The release of OS-Nav establishes a new standard for community-driven, cross-domain benchmarking. Practically, OmegaUse can be directly applied to personal digital assistants, automated testing, cross-application control, or complex accessibility scenarios, reducing the engineering required for transfer learning across ecosystems.

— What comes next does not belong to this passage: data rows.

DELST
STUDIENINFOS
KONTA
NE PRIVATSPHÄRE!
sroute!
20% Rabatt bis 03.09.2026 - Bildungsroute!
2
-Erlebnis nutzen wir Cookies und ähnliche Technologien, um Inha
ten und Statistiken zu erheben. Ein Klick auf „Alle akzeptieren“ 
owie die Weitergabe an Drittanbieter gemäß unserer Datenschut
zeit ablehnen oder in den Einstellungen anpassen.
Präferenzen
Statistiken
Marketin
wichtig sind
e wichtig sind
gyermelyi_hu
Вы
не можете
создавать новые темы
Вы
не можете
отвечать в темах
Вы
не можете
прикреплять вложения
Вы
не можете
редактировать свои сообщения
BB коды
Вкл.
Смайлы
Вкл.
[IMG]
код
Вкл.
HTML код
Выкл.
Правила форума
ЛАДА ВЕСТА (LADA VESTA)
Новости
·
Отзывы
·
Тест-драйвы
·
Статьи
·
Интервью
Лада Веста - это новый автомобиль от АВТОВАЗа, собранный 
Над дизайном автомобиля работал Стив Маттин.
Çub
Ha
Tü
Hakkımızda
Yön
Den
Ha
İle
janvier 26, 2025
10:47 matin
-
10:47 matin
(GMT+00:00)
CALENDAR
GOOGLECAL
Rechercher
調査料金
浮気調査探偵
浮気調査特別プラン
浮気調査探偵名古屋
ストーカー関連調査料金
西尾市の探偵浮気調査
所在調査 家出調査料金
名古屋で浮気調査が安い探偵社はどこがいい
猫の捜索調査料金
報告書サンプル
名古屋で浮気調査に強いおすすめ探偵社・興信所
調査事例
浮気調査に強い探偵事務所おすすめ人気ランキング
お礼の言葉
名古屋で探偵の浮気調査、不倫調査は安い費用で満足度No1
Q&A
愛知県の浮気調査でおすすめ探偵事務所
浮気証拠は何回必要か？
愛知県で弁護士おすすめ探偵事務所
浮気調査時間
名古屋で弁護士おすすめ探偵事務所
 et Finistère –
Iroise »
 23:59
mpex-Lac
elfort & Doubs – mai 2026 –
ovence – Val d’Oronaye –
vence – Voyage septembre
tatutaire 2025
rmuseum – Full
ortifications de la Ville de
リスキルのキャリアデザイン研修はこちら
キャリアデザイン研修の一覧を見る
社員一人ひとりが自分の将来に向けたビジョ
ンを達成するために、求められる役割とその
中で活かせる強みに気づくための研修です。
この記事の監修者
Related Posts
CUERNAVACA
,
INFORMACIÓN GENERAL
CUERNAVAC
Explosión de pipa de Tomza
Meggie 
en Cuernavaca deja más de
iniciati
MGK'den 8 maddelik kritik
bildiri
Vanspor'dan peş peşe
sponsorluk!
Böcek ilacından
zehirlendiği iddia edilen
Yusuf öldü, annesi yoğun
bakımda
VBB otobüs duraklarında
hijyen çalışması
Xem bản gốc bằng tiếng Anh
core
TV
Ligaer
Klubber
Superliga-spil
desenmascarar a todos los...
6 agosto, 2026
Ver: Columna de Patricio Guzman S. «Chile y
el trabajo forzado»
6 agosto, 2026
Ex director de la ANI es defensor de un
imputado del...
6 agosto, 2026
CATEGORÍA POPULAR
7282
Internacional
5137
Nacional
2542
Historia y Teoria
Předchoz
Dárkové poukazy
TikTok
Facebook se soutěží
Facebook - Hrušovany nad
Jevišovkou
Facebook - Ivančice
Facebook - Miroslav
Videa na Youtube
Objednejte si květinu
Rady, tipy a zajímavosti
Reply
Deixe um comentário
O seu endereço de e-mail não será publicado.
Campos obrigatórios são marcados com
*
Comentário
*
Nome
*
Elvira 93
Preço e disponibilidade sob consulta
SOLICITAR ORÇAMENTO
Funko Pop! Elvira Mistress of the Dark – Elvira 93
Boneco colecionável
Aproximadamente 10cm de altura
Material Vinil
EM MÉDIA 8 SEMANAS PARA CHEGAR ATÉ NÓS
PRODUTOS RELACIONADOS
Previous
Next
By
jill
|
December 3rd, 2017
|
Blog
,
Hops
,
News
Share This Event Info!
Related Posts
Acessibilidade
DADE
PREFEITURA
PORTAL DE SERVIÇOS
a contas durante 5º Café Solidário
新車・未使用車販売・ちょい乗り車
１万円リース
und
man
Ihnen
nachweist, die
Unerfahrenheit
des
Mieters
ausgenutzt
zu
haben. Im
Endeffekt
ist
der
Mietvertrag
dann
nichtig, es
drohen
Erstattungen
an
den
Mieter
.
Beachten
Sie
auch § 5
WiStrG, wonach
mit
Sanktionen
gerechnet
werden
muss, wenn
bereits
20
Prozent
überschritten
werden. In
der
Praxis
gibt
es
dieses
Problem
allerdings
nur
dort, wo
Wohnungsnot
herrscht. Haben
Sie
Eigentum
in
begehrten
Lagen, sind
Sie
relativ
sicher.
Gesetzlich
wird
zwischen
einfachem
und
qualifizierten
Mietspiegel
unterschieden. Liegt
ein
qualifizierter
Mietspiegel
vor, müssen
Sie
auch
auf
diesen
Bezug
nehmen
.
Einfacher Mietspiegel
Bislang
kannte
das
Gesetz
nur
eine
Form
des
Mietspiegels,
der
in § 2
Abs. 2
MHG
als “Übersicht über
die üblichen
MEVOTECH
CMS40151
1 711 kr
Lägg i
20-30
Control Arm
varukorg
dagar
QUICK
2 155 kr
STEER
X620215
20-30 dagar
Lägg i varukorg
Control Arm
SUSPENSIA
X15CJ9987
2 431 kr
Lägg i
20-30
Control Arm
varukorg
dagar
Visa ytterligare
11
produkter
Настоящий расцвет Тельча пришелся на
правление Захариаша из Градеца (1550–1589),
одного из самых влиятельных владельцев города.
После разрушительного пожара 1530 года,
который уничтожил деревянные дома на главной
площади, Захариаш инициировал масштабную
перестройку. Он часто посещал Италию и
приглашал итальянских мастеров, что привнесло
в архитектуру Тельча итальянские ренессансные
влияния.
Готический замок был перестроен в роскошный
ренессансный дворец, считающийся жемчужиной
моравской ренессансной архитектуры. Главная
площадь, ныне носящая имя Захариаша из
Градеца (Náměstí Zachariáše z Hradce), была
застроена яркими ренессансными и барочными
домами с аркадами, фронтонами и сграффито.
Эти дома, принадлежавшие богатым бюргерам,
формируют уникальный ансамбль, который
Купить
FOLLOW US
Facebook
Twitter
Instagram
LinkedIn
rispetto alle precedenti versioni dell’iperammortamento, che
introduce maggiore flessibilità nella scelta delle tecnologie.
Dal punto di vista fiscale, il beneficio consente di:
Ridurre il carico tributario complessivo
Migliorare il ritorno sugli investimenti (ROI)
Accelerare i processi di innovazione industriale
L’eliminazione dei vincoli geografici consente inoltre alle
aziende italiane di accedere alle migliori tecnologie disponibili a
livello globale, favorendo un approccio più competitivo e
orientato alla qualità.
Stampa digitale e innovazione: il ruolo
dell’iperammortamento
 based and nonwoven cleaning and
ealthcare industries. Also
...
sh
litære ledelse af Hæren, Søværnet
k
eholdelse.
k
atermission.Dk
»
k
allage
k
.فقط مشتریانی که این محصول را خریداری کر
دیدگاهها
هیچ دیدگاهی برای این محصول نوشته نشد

Open research directions include scaling towards yet more complex workflows, integrating dynamic self-correction and robust safety constraints, and pursuing lifelong RL-based adaptation in constantly evolving digital environments.
Conclusion
OmegaUse constitutes a significant step toward reliable, general-purpose, efficient GUI agents. Through Mixture-of-Experts architectures, sophisticated data and training pipelines, and comprehensive evaluation on OS-Nav and standard benchmarks, OmegaUse demonstrates that parameter-efficient, high-capacity agents can excel at spatial grounding and sequential planning simultaneously across diverse digital landscapes. The methodological innovations in data synthesis, modular RL, and unified action abstraction lay groundwork for future advancements in AI-powered interface control and real-world autonomy (2601.20380).